**REQUIREMENT**
Stop after the line that contains "Document page, 1275x1650 pixels."; until then, restate each line of the entries word for word from the very first.

**INFORMATION SUPPLIED**
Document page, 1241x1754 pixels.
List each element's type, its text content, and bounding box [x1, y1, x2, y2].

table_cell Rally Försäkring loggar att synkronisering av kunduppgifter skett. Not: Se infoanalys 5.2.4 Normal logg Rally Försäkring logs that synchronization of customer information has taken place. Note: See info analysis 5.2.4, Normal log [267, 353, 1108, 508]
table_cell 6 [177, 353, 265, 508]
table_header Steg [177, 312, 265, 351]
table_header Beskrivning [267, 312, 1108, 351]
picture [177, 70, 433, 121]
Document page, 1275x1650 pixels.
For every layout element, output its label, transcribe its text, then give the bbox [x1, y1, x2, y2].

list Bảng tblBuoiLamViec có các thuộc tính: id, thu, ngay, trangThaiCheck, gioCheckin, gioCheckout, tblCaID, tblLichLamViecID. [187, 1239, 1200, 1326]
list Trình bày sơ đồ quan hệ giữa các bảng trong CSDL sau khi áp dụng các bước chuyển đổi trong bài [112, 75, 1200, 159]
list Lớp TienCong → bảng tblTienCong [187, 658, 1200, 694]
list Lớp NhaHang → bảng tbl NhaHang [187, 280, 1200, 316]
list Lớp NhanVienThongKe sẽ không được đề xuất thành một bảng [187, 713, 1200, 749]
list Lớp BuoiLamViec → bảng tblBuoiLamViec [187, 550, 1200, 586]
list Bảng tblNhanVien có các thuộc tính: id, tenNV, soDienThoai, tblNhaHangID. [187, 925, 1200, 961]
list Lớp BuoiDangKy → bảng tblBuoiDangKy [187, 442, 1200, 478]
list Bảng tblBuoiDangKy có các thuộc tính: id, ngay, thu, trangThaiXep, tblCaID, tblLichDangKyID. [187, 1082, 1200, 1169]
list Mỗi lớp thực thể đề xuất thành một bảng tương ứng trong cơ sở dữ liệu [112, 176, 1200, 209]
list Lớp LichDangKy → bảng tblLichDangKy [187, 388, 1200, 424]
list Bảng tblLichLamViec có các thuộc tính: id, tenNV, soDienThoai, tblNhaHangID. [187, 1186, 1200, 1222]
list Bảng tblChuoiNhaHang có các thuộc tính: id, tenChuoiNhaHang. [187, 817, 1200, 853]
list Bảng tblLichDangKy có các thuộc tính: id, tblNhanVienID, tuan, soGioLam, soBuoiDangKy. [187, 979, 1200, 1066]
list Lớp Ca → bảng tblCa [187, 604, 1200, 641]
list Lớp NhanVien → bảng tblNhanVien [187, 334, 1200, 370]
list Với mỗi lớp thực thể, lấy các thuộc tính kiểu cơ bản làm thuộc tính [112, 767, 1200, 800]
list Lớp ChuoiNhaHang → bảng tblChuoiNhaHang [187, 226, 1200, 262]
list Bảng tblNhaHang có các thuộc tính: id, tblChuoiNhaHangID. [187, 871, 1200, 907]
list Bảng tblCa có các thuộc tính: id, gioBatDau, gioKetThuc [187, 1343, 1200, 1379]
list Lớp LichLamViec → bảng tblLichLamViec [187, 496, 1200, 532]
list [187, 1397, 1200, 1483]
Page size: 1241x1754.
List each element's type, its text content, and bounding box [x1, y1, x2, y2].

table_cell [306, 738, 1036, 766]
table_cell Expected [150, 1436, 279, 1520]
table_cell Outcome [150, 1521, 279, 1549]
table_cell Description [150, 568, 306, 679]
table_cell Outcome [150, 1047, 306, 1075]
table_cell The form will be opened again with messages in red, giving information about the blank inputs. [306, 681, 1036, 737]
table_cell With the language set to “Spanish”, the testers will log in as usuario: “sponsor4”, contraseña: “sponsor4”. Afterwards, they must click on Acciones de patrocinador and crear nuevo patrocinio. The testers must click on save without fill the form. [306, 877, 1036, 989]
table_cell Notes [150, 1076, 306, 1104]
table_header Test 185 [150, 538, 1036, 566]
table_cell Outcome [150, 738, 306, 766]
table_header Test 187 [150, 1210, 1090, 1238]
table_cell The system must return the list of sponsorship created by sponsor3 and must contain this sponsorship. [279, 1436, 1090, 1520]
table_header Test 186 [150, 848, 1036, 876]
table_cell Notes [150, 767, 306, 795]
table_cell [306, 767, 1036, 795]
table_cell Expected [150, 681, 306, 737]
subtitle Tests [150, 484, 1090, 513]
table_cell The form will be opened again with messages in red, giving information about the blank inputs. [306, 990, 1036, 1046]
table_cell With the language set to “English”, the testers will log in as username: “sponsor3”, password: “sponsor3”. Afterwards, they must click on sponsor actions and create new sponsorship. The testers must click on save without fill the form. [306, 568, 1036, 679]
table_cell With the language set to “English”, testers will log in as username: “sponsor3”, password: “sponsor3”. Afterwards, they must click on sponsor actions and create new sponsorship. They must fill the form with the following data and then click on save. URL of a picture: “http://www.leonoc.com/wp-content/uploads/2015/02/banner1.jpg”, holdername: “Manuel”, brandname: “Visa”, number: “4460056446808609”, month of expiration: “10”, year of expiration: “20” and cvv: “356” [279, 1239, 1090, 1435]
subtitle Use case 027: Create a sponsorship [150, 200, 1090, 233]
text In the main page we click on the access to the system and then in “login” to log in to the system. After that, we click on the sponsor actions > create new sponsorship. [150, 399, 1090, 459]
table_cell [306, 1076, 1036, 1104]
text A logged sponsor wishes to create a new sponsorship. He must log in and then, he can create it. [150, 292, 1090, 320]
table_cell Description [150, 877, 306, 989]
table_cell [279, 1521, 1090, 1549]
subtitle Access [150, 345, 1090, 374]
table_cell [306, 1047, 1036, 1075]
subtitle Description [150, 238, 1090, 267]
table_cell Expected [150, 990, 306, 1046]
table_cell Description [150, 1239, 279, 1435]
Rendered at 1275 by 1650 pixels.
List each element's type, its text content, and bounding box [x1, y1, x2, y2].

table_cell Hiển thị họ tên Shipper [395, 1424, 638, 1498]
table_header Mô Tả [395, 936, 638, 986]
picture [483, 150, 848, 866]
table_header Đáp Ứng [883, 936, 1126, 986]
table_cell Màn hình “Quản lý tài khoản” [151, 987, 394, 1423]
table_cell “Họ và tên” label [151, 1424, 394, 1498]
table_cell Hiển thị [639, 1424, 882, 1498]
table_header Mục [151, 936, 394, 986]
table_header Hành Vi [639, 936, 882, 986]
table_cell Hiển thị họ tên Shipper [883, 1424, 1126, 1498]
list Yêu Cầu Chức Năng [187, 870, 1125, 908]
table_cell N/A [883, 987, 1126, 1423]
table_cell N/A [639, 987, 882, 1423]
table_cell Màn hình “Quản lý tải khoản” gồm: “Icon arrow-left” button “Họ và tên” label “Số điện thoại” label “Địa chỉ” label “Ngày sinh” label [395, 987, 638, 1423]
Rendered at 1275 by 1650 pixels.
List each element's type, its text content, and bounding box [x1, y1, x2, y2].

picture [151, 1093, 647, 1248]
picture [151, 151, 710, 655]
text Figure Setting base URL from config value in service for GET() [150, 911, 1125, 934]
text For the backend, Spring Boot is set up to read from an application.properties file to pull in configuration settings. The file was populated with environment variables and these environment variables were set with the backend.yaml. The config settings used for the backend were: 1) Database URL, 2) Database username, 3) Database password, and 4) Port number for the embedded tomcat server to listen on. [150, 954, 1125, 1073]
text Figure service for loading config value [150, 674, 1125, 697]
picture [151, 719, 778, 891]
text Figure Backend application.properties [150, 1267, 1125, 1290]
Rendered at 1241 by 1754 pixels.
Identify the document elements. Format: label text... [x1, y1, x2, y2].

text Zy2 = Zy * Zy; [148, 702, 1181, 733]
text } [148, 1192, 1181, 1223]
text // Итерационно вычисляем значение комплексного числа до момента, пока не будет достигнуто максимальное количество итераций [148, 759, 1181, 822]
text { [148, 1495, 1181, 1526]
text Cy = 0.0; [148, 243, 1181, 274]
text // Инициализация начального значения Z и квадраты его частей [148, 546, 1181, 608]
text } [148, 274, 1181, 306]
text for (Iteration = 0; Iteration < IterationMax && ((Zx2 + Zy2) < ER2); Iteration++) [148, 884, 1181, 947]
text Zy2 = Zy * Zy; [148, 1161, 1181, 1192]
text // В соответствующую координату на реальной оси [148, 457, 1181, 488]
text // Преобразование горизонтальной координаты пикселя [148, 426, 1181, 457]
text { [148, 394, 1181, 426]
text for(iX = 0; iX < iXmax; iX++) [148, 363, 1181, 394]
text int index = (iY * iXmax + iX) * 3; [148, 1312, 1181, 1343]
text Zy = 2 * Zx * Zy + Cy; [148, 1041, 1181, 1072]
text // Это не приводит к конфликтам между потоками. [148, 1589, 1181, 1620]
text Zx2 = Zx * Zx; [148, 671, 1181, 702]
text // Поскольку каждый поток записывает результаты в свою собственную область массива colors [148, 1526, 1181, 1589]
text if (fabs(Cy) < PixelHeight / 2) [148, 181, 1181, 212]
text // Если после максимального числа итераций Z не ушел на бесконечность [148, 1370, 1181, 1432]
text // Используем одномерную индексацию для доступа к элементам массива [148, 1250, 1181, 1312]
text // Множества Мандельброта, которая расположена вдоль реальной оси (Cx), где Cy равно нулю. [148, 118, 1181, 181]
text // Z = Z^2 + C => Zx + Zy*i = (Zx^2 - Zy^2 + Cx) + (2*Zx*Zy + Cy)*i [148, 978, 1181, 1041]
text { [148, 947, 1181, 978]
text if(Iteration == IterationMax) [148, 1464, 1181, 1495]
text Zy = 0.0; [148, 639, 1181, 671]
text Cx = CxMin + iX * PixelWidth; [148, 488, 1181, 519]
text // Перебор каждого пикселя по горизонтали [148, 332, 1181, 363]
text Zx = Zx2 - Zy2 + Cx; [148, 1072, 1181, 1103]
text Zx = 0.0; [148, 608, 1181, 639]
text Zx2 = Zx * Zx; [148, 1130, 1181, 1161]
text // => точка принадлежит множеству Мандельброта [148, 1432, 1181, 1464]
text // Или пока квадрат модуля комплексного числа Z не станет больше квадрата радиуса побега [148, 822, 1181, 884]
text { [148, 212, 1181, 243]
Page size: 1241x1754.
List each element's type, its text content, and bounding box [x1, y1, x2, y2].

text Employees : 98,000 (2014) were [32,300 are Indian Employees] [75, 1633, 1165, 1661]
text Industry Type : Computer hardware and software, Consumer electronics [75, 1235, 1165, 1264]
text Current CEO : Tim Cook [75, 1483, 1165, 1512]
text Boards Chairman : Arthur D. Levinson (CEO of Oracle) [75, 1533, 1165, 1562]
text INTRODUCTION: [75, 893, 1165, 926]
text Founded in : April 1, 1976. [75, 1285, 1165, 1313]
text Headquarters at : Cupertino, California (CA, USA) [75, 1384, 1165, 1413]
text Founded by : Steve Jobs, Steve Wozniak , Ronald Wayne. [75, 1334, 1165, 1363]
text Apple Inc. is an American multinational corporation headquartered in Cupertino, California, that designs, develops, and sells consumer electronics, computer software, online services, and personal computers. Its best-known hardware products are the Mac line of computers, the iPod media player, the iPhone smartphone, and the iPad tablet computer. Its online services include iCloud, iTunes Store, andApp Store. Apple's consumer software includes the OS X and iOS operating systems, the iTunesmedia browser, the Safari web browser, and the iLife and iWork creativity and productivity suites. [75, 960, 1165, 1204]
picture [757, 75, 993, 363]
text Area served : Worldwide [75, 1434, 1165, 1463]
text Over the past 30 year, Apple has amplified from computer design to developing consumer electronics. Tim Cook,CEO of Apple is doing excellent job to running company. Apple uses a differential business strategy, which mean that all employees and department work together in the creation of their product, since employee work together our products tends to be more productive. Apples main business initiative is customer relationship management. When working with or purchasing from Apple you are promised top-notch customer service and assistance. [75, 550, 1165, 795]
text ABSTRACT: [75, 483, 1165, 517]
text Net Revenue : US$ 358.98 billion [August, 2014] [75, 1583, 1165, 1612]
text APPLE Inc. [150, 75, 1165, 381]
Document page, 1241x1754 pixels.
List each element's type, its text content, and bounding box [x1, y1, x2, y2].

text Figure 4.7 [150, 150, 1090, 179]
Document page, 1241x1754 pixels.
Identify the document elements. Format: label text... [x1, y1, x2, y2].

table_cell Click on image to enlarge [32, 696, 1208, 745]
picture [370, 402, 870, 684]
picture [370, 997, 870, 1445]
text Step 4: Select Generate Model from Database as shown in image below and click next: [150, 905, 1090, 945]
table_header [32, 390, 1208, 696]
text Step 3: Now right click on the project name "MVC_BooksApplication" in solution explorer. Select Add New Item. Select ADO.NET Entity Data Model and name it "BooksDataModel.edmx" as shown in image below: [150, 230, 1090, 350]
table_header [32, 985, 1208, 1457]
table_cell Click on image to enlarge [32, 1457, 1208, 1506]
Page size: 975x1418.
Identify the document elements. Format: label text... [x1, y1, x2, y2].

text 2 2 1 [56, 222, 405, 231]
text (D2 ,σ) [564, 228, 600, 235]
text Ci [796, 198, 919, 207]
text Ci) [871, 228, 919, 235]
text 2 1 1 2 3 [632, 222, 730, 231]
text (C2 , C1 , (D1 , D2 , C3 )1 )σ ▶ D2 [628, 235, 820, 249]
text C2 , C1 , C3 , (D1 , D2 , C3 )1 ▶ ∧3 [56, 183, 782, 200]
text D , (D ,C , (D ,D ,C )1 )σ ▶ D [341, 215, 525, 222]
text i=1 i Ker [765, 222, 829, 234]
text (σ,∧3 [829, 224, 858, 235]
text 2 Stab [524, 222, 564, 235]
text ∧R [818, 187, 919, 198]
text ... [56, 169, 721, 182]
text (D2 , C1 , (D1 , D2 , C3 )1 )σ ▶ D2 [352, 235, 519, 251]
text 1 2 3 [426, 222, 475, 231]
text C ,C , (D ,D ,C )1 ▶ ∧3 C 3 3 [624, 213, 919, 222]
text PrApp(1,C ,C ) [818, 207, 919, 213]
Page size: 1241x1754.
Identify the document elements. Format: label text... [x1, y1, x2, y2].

**WRITTEN REPLY**
Document page, 1241x1754 pixels.
List each element's type, its text content, and bounding box [x1, y1, x2, y2].

table_cell Rally Försäkring loggar att synkronisering av kunduppgifter skett. Not: Se infoanalys 5.2.4 Normal logg Rally Försäkring logs that synchronization of customer information has taken place. Note: See info analysis 5.2.4, Normal log [267, 353, 1108, 508]
table_cell 6 [177, 353, 265, 508]
table_header Steg [177, 312, 265, 351]
table_header Beskrivning [267, 312, 1108, 351]
picture [177, 70, 433, 121]
Document page, 1275x1650 pixels.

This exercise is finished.